Bücherwurmloch

Peter Keglevic: Wolfsegg

„Dieses Glück, das man nur mit geschlossenen Augen ertragen kann“
„Wenn der Wald dich mag, dann verschluckt er dich und niemand wird dich mehr finden.“ Das hat der Vater einst zu Agnes gesagt, und alles hat er ihr beigebracht über das Jagen und die Pflanzen und das Überleben in den Bergen. Es sind raue Zeiten, in denen die 15-Jährige aufwächst, denn von Gleichberechtigung, #metoo und der Förderung kindlicher Interessen hat noch niemand etwas gehört – schon gar nicht auf dem Land.
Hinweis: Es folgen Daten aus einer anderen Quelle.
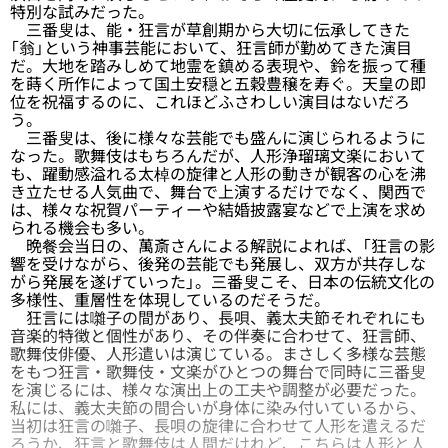
特別な試みだった。
三番叟は、能・狂言が草創期から大切に伝承してきた
「翁」という神事芸能において、狂言師が勤めてきた演目
だ。大地を踏みしめて地霊を鎮める表現や、鈴を振って種
を蒔く所作によって国土安穏と五穀豊穣を寿ぐ。天皇の即
位を祝福するのに、これほどふさわしい演目はないだろ
う。
三番叟は、後に様々な芸能でも盛んに演じられるように
なった。歌舞伎はもちろんだが、人形浄瑠璃文楽において
も、躍動感溢れる太棹の旋律と人形の動きが観客の心を沸
き立たせる人気曲で、舞台で上演するだけでなく、関西で
は、様々な祝賀パーティーや結婚披露宴などで上演を求め
られる機会も多い。
晩餐会当日の、萬斎さんによる解説によれば、「狂言の影
響を受けながら、後発の芸能でも発展し、双方が共存しな
がら発展を遂げていった」。三番叟こそ、日本の伝統文化の
多様性、重層性を体現しているのだそうだ。
狂言には囃子の間があり、長唄、義太夫節それぞれにも
音楽的特徴と個性があり、その伴奏に合わせて、狂言師、
歌舞伎俳優、人形遣いは演じている。まさしく多様な芸態
をもつ狂言・歌舞伎・文楽がひとつの舞台で同時に三番叟
を演じるには、様々な演出上の工夫や調整が必要だった。
私には、義太夫節の間合いが身体に染み付いているから、
当初は狂言の囃子、長唄の旋律に合わせて人形を遣えるだ
ろうか、狂言と歌舞伎は人間だけれど、こちらは人形と人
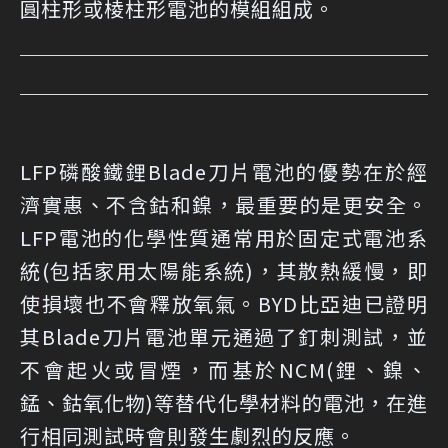
圓柱形或棱柱形電池的模組組成。
LFP磷酸鐵鋰Blade刀片電池的優勢在於經
濟實惠、不含鈷和鎳，最重要的是更安全。
LFP電池的化學性質通常用於固定式電池系
統(包括家用太陽能系統)，其散熱緩慢，即
使損壞也不會釋放氧氣。BYD比亞迪已證明
其Blade刀片電池單元通過了釘刺測試，並
不會起火或冒煙，而基於NCM(鋰、鎳、
錳、鈷氧化物)等替代化學材料的電池，在進
行相同測試時會則發生劇烈的反應。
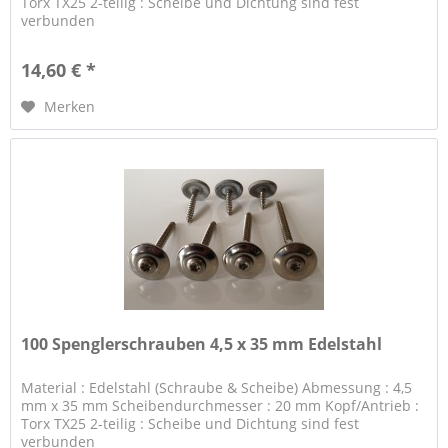
Torx TX25 2-teilig : Scheibe und Dichtung sind fest
verbunden
14,60 € *
Merken
100 Spenglerschrauben 4,5 x 35 mm Edelstahl
Material : Edelstahl (Schraube & Scheibe) Abmessung : 4,5
mm x 35 mm Scheibendurchmesser : 20 mm Kopf/Antrieb :
Torx TX25 2-teilig : Scheibe und Dichtung sind fest
verbunden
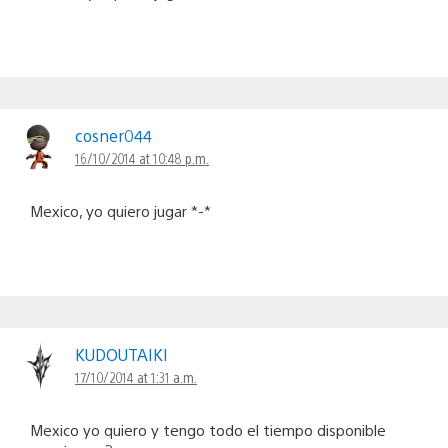
cosner044
16/10/2014 at 10:48 p.m.
Mexico, yo quiero jugar *-*
KUDOUTAIKI
17/10/2014 at 1:31 a.m.
Mexico yo quiero y tengo todo el tiempo disponible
Über Agnes wird verfügt, über Agnes wird entschieden: Obwohl sie lieber Mechanikerin werden möchte, muss sie eine Lehre in der Raika, im Lagerhaus anfangen – und wird dort von den Männern drangsaliert, verspottet und angegriffen. Die Schuld gibt man ihr, wem auch sonst, geglaubt wird ihr nicht. Und wer sollte ihr helfen? Die Mutter hat Krebs im Endstadium, der Vater ist nicht in der Lage, die Familie zusammenzuhalten, die zwei kleinen Geschwister sind vollkommen abhängig davon, dass Agnes sich um sie kümmert. Das tut sie. Und zwar auf völlig unerwartete Weise.

Wolfsegg hat mich sehr überrascht: Eigentlich hatte ich alle Bücher für den Urlaub schon gepackt, eigentlich wollte ich nur kurz reinschauen, weil eine Freundin es mir am Abend davor noch in die Hand gedrückt hat. Und dann war ich dermaßen gefesselt, dass ich den gesamten Roman schon auf der Fahrt in den Urlaub verschlungen habe: Ich wollte unbedingt wissen, was mit Agnes und ihren Geschwistern geschieht. Peter Keglevic, wie ich in Salzburg geboren, beschreibt ein Dorf, einen Ort, eine Landschaft, die ich kenne, mit der ich zutiefst verbunden bin, denn ich bin selbst in den Bergen aufgewachsen. Seine Geschichte ist wild und krass und schmerzhaft und österreichisch, sie ist derb und böse und dabei doch so unglaublich wahr. Er erzählt von einem Mädchen, das stark, eigenwillig und mutig ist – und trotzdem keine Chance hat. Weil der Dorfverband der Männer so ein Mädchen nicht dulden kann. Weil es dort ein Kinderheim gibt, in dem unfassbare Verbrechen begangen werden. Weil Kinder ohne Eltern so schutzlos den Schrecklichkeiten dieser Welt ausgeliefert sind. Wolfsegg ist ein Roman wie eine Eisenfaust – und die schlägt erbarmungslos zu. Auf die Beine des Lesers. Auf die Brust. Und schließlich ins Gesicht. Das ist schwer auszuhalten, und es macht wahnsinnig wütend, dass so unmenschlich umgegangen wird mit Agnes, mit ihrer Mutter und ihrem Vater, mit ihren Wünschen und ihrem Körper. Sehr heftig, sehr gut! (Die Freundin, die es mir geliehen hat, hat mir übrigens nahegelegt, den Klappentext nicht vorher zu lesen, weil er extrem spoilert. Ich hab mich dran gehalten und lege es euch ebenfalls nahe.)

Wolfsegg von Peter Keglevis ist erschienen bei Penguin.